The brain child of a Morwell aboriginal elder has grown to become the region’s biggest indigenous conference and has gone on to take out a national award for promoting reconciliation.
The 2011 Deadly in Gippsland Conference saw hundreds of people converge in Sale last November for a broad showcase of achievements and initiatives by and for the region’s indigenous communities.
Announced last week, the National Local Government Award for Promoting Reconciliation was awarded to Wellington Shire for their work in building relationships between indigenous and non-indigenous people.
Local aboriginal elder Esme Thompson, who was the initial driving force behind the first event held in Phillip Island in 2009, said the award was a proud reminder of how far the idea had evolved.
“It’s about getting in and showing ourselves and everyone else that we do have it in us to have these ideas and make these ideas happen,” Ms Thompson said.
Ms Thompson said the event succeeded in promoting reconciliation through its focus on positive outcomes.

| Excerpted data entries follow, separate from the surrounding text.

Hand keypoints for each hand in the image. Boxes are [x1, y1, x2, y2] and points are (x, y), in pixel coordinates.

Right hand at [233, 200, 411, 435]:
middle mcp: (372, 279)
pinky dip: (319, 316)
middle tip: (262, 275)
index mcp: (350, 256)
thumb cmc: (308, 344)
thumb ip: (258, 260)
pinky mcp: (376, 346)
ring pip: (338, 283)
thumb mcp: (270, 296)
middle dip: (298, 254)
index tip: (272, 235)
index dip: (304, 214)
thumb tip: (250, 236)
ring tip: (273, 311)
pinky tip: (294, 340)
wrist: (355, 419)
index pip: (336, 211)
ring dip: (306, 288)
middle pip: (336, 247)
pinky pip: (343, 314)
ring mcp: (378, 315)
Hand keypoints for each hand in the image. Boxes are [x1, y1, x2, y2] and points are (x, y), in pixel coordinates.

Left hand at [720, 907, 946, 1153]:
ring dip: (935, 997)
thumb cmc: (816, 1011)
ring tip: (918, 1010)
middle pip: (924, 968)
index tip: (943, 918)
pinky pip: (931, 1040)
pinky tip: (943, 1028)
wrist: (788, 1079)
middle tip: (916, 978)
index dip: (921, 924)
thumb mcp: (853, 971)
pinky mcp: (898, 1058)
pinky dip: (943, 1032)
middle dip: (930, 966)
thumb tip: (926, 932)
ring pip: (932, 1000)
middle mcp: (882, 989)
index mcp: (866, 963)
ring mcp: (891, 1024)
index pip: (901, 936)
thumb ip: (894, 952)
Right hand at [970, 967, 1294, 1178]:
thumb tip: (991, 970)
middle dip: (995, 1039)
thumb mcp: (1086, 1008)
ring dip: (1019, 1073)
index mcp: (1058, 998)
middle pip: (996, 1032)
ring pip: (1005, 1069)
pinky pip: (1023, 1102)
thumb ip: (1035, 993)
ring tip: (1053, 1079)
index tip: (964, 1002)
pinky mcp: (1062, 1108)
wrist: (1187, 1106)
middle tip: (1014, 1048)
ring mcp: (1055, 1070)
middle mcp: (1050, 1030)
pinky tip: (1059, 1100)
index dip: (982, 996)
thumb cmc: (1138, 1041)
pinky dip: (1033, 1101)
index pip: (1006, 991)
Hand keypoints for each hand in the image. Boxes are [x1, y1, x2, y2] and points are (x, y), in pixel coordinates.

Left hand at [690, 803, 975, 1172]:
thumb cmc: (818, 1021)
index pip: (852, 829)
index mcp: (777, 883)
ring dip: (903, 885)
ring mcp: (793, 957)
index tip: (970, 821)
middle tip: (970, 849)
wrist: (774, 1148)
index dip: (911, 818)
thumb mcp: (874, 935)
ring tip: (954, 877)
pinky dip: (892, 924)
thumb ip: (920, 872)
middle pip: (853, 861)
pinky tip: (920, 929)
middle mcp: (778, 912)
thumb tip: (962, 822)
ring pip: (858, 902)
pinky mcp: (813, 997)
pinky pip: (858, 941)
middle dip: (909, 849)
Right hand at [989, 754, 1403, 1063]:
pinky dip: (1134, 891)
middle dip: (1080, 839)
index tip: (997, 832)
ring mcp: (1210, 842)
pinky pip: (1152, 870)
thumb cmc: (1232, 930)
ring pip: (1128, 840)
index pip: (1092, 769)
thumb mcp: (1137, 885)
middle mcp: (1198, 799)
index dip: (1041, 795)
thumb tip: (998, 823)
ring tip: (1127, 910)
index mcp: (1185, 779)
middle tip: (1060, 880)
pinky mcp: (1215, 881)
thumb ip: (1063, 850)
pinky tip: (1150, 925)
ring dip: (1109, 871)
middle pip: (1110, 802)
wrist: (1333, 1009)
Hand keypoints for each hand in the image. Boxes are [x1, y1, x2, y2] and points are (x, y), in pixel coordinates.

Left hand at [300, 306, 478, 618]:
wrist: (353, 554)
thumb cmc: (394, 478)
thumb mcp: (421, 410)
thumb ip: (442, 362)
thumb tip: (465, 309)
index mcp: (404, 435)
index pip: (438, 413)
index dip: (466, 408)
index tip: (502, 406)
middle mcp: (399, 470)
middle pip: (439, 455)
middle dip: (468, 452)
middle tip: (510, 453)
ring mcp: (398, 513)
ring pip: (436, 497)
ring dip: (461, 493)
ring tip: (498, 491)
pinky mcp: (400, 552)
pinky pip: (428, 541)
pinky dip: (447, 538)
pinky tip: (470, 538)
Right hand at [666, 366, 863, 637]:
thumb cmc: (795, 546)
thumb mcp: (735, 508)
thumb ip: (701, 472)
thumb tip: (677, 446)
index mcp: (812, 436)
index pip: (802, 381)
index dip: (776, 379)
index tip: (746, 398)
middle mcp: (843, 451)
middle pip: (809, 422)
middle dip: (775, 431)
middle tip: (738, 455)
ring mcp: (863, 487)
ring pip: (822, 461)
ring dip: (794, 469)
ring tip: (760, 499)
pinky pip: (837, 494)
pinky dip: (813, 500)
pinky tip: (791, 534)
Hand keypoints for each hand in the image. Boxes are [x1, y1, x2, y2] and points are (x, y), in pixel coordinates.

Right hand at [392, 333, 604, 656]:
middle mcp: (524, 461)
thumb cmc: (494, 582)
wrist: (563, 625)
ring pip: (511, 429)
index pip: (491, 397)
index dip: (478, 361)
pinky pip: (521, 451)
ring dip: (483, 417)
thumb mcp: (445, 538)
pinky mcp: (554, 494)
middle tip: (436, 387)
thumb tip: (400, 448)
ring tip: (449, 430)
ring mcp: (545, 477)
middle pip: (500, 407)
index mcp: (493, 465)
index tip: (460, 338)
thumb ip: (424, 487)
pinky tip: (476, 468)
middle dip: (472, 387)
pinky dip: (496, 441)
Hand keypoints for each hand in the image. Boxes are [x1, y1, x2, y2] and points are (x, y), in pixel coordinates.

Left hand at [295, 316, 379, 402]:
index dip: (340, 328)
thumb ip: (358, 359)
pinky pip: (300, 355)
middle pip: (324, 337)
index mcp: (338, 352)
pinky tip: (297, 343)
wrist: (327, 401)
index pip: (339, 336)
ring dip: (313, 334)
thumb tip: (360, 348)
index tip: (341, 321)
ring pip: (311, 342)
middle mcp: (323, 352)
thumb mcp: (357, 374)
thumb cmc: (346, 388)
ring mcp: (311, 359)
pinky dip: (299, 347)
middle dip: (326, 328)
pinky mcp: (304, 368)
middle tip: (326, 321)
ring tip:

“Rather than looking at the negative sides about what’s going in our lives, from one end of Gippsland to the other, and we need plenty more of that (positive) exposure around the place,” she said.
Ms Thompson said while there was a good range of localised initiatives across the region, the Deadly in Gippsland conferences were the first region-wide snapshot of the local achievements.
“It initially was really just a huge community gathering of our people coming down and sharing it with ourselves and the white population, but they are already looking at holding more conferences in other areas around the state, so we don’t know how big this will get.” Wellington Shire mayor Peter Clearly said it was wonderful to be recognised at a national level for all the hard work that went into organising the event.
“Council is extremely proud of the work our officers and our co-hosts, of the Sale Local Indigenous Network have done to promote reconciliation through ‘Deep Listening’, helping encourage communication and increased participation across our community,” Mr Clearly said.
“The positive atmosphere experienced by all participants is helping to strengthen partnerships across … the greater Gippsland community, and will continue to do so over the coming years.”
‘Deadly’ is a word used by indigenous communities to mean ‘really good’ or ‘great’.